§ **THE INPUT**:
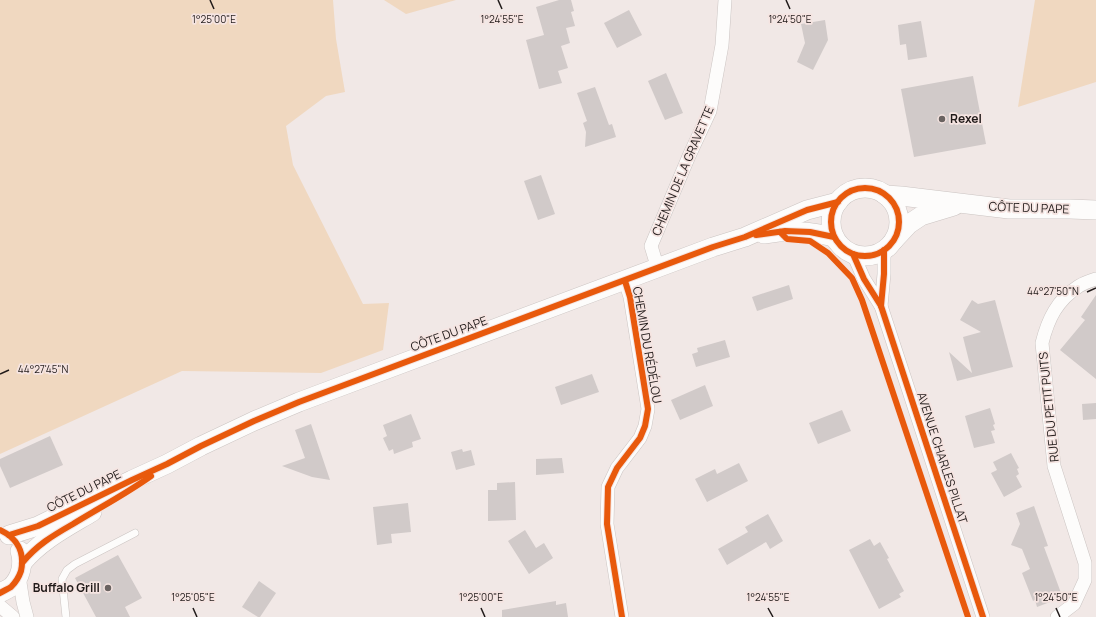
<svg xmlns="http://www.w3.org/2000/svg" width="1096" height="617" font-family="Manrope,sans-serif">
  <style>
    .green { fill: #f0d8c0 }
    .building { fill: #d1cac9 }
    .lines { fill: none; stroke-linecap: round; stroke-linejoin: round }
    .service-casing { stroke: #cbc4c2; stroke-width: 8 }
    .minor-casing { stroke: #cbc4c2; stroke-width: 14 }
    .secondary-casing { stroke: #cbc4c2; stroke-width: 20 }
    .service { stroke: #fdfcfb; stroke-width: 7 }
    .minor { stroke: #fdfcfb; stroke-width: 13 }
    .secondary { stroke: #fdfcfb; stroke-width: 19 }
    .cycleway-casing { stroke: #f5e4e1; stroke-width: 8 }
    .cycleway { stroke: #e8590c; stroke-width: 6 }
    .ticks { fill: none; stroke: #211b1a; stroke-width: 1.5 }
    .poi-dot { fill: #6a6361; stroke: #f5e4e1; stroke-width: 1.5 }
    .labels { text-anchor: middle; stroke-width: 3.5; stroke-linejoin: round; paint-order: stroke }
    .poi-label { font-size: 12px; font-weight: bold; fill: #211b1a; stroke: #f5e4e1; text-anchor: start }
    .street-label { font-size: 12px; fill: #211b1a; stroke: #f5e4e1 }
    .ticks-label { font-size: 10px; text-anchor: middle; fill: #211b1a; stroke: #f5e4e1; stroke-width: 3.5; stroke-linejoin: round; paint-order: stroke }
  </style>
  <rect width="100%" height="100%" fill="#f1e8e6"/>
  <g class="green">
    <path d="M 0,0 L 333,0 L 336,39 L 345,92 L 326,96 L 286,126 L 293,165 L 363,304 L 389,303 L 383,350 L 321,373 L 182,371 L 0,454 Z"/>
    <path d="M 384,0 L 456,0 L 406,14 Z"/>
    <path d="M 1035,0 L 1096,0 L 1096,82 L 1018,107 Z"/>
  </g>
  <g class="building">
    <path d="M 559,0 L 571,0 L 574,11 L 571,12 L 575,26 L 566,28 L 570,43 L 561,46 L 568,68 L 558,71 L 562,83 L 539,89 L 526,40 L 544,35 L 536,7 Z"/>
    <path d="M 629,10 L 642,35 L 617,48 L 604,23 Z"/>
    <path d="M 825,20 L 828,40 L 813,70 L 797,62 L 805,43 L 801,24 Z"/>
    <path d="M 921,21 L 927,57 L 908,60 L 906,44 L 900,45 L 898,25 Z"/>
    <path d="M 666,73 L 683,113 L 665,120 L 648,81 Z"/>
    <path d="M 973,76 L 986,144 L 914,157 L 901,89 Z"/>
    <path d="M 595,87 L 609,125 L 612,124 L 616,137 L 585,147 L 586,132 L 583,123 L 587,121 L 577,93 Z"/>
    <path d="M 541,175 L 555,214 L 538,220 L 524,181 Z"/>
    <path d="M 789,285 L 793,299 L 757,311 L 752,297 Z"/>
    <path d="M 1096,295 L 1096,379 L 1060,350 L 1085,320 L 1081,317 Z"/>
    <path d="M 972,300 L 978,304 L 995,300 L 1013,367 L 957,381 L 949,352 L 972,373 L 963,337 L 981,332 L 960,320 Z"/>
    <path d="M 725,340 L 730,357 L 696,367 L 692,354 L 698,352 L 697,348 Z"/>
    <path d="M 592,374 L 599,392 L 561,405 L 555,387 Z"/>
    <path d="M 705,385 L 713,406 L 680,420 L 671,400 Z"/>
    <path d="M 1096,403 L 1096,419 L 1083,420 L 1082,404 Z"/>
    <path d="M 990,408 L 995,424 L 993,425 L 995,430 L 991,431 L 995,443 L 974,448 L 965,416 Z"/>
    <path d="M 842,410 L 851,431 L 818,444 L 809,423 Z"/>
    <path d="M 411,414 L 421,439 L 412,442 L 413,447 L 394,454 L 393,449 L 389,451 L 383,438 L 387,436 L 383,425 Z"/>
    <path d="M 311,424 L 330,480 L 312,477 L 282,466 L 305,458 L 295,430 Z"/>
    <path d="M 50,436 L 63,465 L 10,488 L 0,466 L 0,459 Z"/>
    <path d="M 462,449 L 463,452 L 471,450 L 475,465 L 456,470 L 451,452 Z"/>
    <path d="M 1011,453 L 1019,468 L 1017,469 L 1019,474 L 1016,476 L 1022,487 L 1004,497 L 991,473 L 997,470 L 993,462 Z"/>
    <path d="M 562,458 L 564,473 L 536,475 L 536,459 Z"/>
    <path d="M 739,463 L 748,481 L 707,502 L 695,479 L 715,469 L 717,474 Z"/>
    <path d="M 515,482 L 516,520 L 488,521 L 488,490 L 497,490 L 497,483 Z"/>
    <path d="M 408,503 L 411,532 L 391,534 L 392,543 L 377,545 L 373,507 Z"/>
    <path d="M 1034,506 L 1048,546 L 1044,547 L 1061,593 L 1048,598 L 1050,602 L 1037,607 L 1035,600 L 1033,601 L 1022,573 L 1030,569 L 1022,549 L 1011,545 L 1020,524 L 1016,513 Z"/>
    <path d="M 768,514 L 783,541 L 770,549 L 766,542 L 727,565 L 718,549 L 748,532 L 745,527 Z"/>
    <path d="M 525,530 L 536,548 L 544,543 L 553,558 L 529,574 L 508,541 Z"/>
    <path d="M 870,539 L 874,546 L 880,542 L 889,558 L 887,559 L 904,591 L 899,594 L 901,597 L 879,609 L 849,550 Z"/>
    <path d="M 118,555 L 142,598 L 125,607 L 130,617 L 96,617 L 75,578 Z"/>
    <path d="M 259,581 L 276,593 L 260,617 L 258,617 L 242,607 Z"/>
    <path d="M 556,601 L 556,605 L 566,603 L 568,617 L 502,617 L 502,610 Z"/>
  </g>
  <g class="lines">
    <defs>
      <path id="service" d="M 66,617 L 62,579 L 67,570 L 75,564 L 135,533"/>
      <g id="minor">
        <path d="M 853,254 L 864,279 L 881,306 L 983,617"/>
        <path d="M 658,269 L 651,246 L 689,156 L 710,111 L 722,45 L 725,0"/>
        <path d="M 881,306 L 884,274 L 884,250"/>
        <path d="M 19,576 L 23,602 L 27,617"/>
        <path d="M 0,606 L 13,617"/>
        <path d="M 622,617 L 607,524 L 608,487 L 617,468 L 640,438 L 645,426 L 648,409 L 630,297 L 625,281"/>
        <path d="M 1057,617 L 1074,604 L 1085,580 L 1085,563 L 1054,466 L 1042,343 C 1048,319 1057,300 1079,286 C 1084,283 1090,281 1096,279"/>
      </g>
      <g id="secondary">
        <circle cx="865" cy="222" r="34"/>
        <path d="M 885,195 L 901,196 L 1009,209 L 1070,209 L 1096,210"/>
        <path d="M 764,234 C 790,230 808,231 834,237"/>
        <path d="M 894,240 L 909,224 L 921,216 L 954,206"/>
        <path d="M 9,535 L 38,526 L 132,480 L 167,464 L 201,446 L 254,421 L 299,402 L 713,247 L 745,237 L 807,210 L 838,202"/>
        <path d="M 22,563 C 41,540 67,527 92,512"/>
        <path d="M 0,593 C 4,591 8,589 11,587 C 21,578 24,563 20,551"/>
      </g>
    </defs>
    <use href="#service" class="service-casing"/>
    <use href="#minor" class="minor-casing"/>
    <use href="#secondary" class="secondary-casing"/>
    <use href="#service" class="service"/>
    <use href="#minor" class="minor"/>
    <use href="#secondary" class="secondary"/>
    <defs>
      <g id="cycleway">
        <circle cx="865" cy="222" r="34"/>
        <path d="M 780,232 L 787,239 L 810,241 L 828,253 L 852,278 L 862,300 L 968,617"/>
        <path d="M 756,235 L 785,231 L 810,232 L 834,237"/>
        <path d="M 853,254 L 864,279 L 881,306 L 983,617"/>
        <path d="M 881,306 L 884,274 L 884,250"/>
        <path d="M 0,530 C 17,538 25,552 21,571 C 19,577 15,583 11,587 C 8,589 3,591 0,593"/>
        <path d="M 9,535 L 38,526 L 132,480 L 167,464 L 201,446 L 254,421 L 299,402 L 713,247 L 745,237 L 807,210 L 838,202"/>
        <path d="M 22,563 C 37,545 52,536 73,524 C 99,508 126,494 151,476"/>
        <path d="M 622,617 L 607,524 L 608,487 L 617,468 L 640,438 L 645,426 L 648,409 L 630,297 L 625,281"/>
      </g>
    </defs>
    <use href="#cycleway" class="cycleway-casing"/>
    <use href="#cycleway" class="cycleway"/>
  </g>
  <path class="ticks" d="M 210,0 L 214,9M 498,0 L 502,9M 786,0 L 790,9M 1087,292 L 1096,288M 0,374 L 9,370M 193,608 L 197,617M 481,608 L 485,617M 768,608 L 773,617M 1056,608 L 1060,617"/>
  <g class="poi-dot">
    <circle cx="942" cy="119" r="4"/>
    <circle cx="108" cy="588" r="4"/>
  </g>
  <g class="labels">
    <g class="poi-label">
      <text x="950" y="123">Rexel</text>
      <text x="100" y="592" text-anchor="end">Buffalo Grill</text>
    </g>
    <g class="street-label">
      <text transform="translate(683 171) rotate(-67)" y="4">CHEMIN DE LA GRAVETTE</text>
      <text transform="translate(1029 208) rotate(2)" y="4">CÔTE DU PAPE</text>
      <text transform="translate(449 334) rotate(-20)" y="4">CÔTE DU PAPE</text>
      <text transform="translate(647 345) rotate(80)" y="4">CHEMIN DU RÉDÉLOU</text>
      <text transform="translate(1049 407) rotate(-96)" y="4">RUE DU PETIT PUITS</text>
      <text transform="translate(942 458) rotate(72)" y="4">AVENUE CHARLES PILLAT</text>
      <text transform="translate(84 491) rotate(-26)" y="4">CÔTE DU PAPE</text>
    </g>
  </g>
  <g class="ticks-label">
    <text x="214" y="23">1°25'00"E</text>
    <text x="502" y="23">1°24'55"E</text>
    <text x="790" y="23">1°24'50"E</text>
    <text x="1053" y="295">44°27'50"N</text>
    <text x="43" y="373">44°27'45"N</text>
    <text x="193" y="601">1°25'05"E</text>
    <text x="481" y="601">1°25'00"E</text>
    <text x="768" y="601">1°24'55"E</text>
    <text x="1056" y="601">1°24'50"E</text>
  </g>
</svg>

§ **WHAT TO PRODUCE**: Filter the entries and copy out every line with the word "lines".

§ **ANSWER TO THE EXERCISE**:
    .lines { fill: none; stroke-linecap: round; stroke-linejoin: round }
  <g class="lines">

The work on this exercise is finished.